## What to do
From the records below, extract all the text exactly and leave the images behind.

## Input data
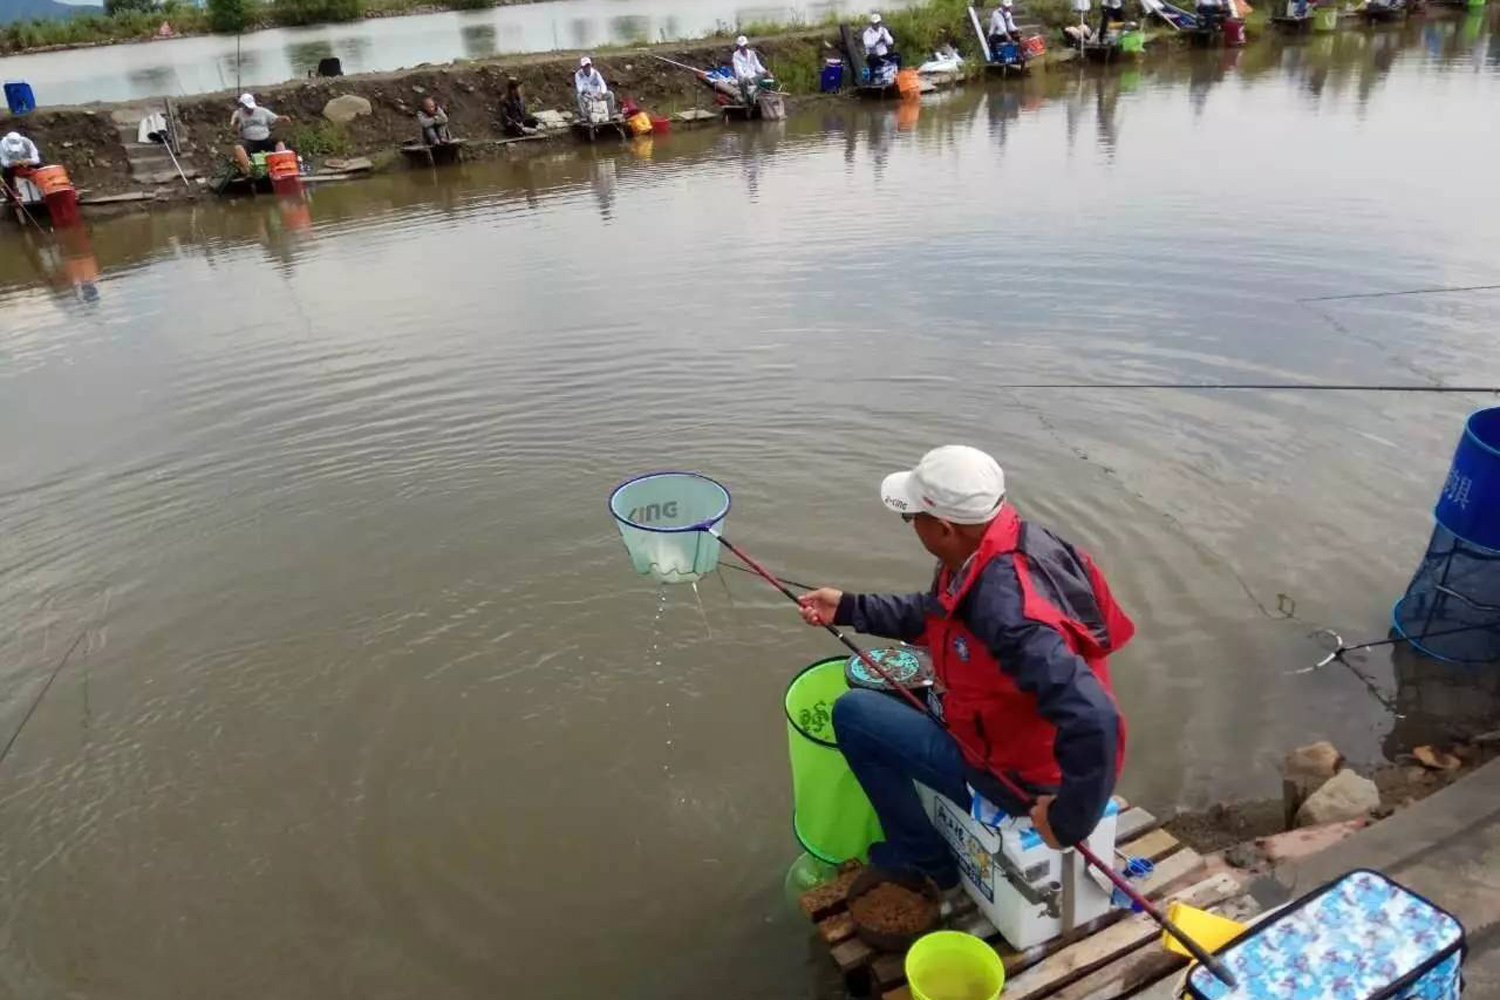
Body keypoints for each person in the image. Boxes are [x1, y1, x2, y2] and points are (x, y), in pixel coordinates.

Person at [795, 445, 1134, 887]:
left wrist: (1067, 820)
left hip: (1017, 779)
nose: (911, 525)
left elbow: (1096, 718)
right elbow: (936, 614)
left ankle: (922, 861)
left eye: (911, 517)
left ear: (944, 529)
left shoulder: (1010, 616)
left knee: (854, 714)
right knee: (902, 697)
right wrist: (849, 607)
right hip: (1013, 734)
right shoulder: (1005, 547)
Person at [230, 93, 289, 176]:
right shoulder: (238, 113)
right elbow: (232, 127)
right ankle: (248, 170)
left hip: (265, 139)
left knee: (279, 142)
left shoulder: (262, 111)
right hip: (249, 141)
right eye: (247, 107)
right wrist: (235, 123)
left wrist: (283, 118)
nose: (249, 109)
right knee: (238, 147)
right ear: (242, 106)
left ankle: (281, 166)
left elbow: (275, 118)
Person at [0, 131, 42, 203]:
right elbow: (4, 162)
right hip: (13, 164)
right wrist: (12, 163)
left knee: (41, 168)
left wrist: (29, 161)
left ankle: (42, 191)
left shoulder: (27, 143)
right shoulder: (2, 145)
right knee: (6, 175)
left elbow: (36, 159)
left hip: (28, 162)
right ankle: (11, 198)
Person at [731, 35, 770, 105]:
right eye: (741, 46)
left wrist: (765, 72)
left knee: (766, 77)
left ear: (747, 45)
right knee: (743, 80)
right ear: (738, 46)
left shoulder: (752, 53)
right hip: (744, 79)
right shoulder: (736, 55)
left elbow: (758, 66)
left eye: (745, 45)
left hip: (753, 77)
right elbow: (738, 71)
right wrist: (748, 78)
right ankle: (746, 100)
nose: (743, 48)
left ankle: (764, 95)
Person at [574, 56, 616, 121]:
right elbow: (579, 88)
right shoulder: (578, 74)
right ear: (582, 67)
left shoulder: (596, 73)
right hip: (587, 96)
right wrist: (587, 94)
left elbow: (603, 84)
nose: (587, 68)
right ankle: (585, 117)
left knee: (610, 94)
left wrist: (601, 93)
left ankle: (610, 115)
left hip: (598, 95)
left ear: (591, 65)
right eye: (585, 66)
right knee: (579, 96)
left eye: (588, 65)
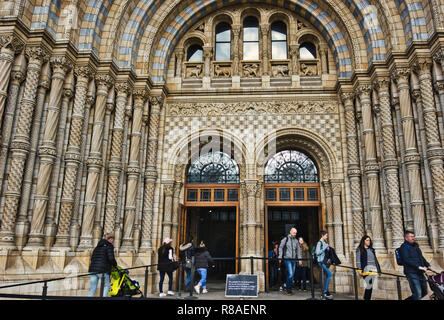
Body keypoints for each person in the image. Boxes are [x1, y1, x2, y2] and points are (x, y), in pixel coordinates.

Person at [399, 230, 436, 300]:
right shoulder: (403, 247)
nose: (413, 238)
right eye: (411, 237)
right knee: (417, 293)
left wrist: (428, 265)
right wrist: (418, 267)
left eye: (413, 236)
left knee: (424, 292)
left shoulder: (416, 246)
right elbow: (406, 259)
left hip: (420, 272)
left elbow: (421, 257)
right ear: (406, 238)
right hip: (411, 272)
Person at [88, 233, 117, 297]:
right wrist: (115, 265)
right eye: (111, 239)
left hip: (93, 269)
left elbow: (92, 258)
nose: (112, 240)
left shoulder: (97, 247)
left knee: (93, 287)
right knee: (107, 285)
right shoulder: (109, 246)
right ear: (108, 239)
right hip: (103, 270)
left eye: (113, 239)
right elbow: (111, 258)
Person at [356, 235, 381, 300]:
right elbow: (358, 260)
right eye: (367, 240)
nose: (368, 242)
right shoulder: (360, 249)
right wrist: (359, 269)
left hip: (373, 269)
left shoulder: (371, 249)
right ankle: (366, 298)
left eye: (369, 240)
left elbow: (375, 259)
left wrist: (378, 269)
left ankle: (366, 298)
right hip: (365, 270)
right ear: (363, 241)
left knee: (370, 286)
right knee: (369, 285)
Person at [278, 227, 302, 295]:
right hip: (287, 258)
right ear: (290, 232)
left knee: (292, 275)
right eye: (294, 232)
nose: (295, 234)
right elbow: (281, 247)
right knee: (291, 274)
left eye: (296, 233)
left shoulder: (296, 241)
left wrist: (299, 259)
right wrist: (280, 257)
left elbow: (298, 250)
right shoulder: (285, 239)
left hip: (293, 259)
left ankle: (288, 288)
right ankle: (287, 289)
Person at [315, 230, 333, 299]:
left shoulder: (325, 242)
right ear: (322, 235)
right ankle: (325, 291)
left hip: (325, 262)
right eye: (326, 235)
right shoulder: (319, 243)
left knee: (324, 277)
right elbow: (317, 253)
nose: (327, 237)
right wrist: (324, 248)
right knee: (330, 274)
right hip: (321, 262)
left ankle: (325, 292)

## Reply
Body keypoints for each person in the image. Boxes are [x1, y1, x2, y2] and points are (x, y), in pixel coordinates.

Person at [795, 445, 1134, 887]:
left wrist: (1067, 820)
left hip: (1017, 779)
nose: (911, 525)
left elbow: (1096, 718)
right elbow: (936, 614)
left ankle: (922, 861)
left eye: (911, 517)
left ear: (944, 529)
left shoulder: (1010, 616)
left knee: (854, 714)
right knee: (902, 697)
right wrist: (849, 607)
right hip: (1013, 734)
right shoulder: (1005, 547)
Person at [230, 93, 289, 176]:
right shoulder: (238, 113)
right elbow: (232, 127)
right ankle: (248, 170)
left hip: (265, 139)
left knee: (279, 142)
left shoulder: (262, 111)
right hip: (249, 141)
right eye: (247, 107)
right wrist: (235, 123)
left wrist: (283, 118)
nose: (249, 109)
right knee: (238, 147)
right ear: (242, 106)
left ankle: (281, 166)
left elbow: (275, 118)
Person at [0, 131, 42, 203]:
right elbow: (4, 162)
right hip: (13, 164)
right wrist: (12, 163)
left knee: (41, 168)
left wrist: (29, 161)
left ankle: (42, 191)
left shoulder: (27, 143)
right shoulder: (2, 145)
right knee: (6, 175)
left elbow: (36, 159)
left hip: (28, 162)
right ankle: (11, 198)
Person at [731, 35, 770, 105]:
right eye: (741, 46)
left wrist: (765, 72)
left knee: (766, 77)
left ear: (747, 45)
right knee: (743, 80)
right ear: (738, 46)
left shoulder: (752, 53)
right hip: (744, 79)
right shoulder: (736, 55)
left elbow: (758, 66)
left eye: (745, 45)
left hip: (753, 77)
right elbow: (738, 71)
right wrist: (748, 78)
right ankle: (746, 100)
nose: (743, 48)
left ankle: (764, 95)
Person at [574, 56, 616, 121]:
right elbow: (579, 88)
right shoulder: (578, 74)
right ear: (582, 67)
left shoulder: (596, 73)
right hip: (587, 96)
right wrist: (587, 94)
left elbow: (603, 84)
nose: (587, 68)
right ankle: (585, 117)
left knee: (610, 94)
left wrist: (601, 93)
left ankle: (610, 115)
left hip: (598, 95)
left ear: (591, 65)
right eye: (585, 66)
right knee: (579, 96)
left eye: (588, 65)
Body keypoints for each person in the image. Boxes are [x1, y1, x2, y2] and points are (x, y), in pixel coordinates.

Person at [399, 230, 436, 300]:
right shoulder: (403, 247)
nose: (413, 238)
right eye: (411, 237)
right knee: (417, 293)
left wrist: (428, 265)
right wrist: (418, 267)
left eye: (413, 236)
left knee: (424, 292)
left shoulder: (416, 246)
right elbow: (406, 259)
left hip: (420, 272)
left elbow: (421, 257)
right ear: (406, 238)
right hip: (411, 272)
Person at [88, 233, 117, 297]:
right wrist: (115, 265)
right eye: (111, 239)
left hip: (93, 269)
left elbow: (92, 258)
nose: (112, 240)
left shoulder: (97, 247)
left knee: (93, 287)
right knee: (107, 285)
right shoulder: (109, 246)
right ear: (108, 239)
right hip: (103, 270)
left eye: (113, 239)
right elbow: (111, 258)
Person at [356, 235, 381, 300]:
right elbow: (358, 260)
right eye: (367, 240)
nose: (368, 242)
right shoulder: (360, 249)
right wrist: (359, 269)
left hip: (373, 269)
left shoulder: (371, 249)
right ankle: (366, 298)
left eye: (369, 240)
left elbow: (375, 259)
left wrist: (378, 269)
left ankle: (366, 298)
right hip: (365, 270)
right ear: (363, 241)
left knee: (370, 286)
right knee: (369, 285)
Person at [278, 227, 302, 295]:
right hip: (287, 258)
right ear: (290, 232)
left knee: (292, 275)
right eye: (294, 232)
nose: (295, 234)
right elbow: (281, 247)
right knee: (291, 274)
left eye: (296, 233)
left shoulder: (296, 241)
left wrist: (299, 259)
right wrist: (280, 257)
left elbow: (298, 250)
right shoulder: (285, 239)
left hip: (293, 259)
left ankle: (288, 288)
right ankle: (287, 289)
Person at [315, 230, 333, 299]:
left shoulder: (325, 242)
right ear: (322, 235)
right ankle: (325, 291)
left hip: (325, 262)
right eye: (326, 235)
right shoulder: (319, 243)
left knee: (324, 277)
right elbow: (317, 253)
nose: (327, 237)
right wrist: (324, 248)
right knee: (330, 274)
right hip: (321, 262)
left ankle: (325, 292)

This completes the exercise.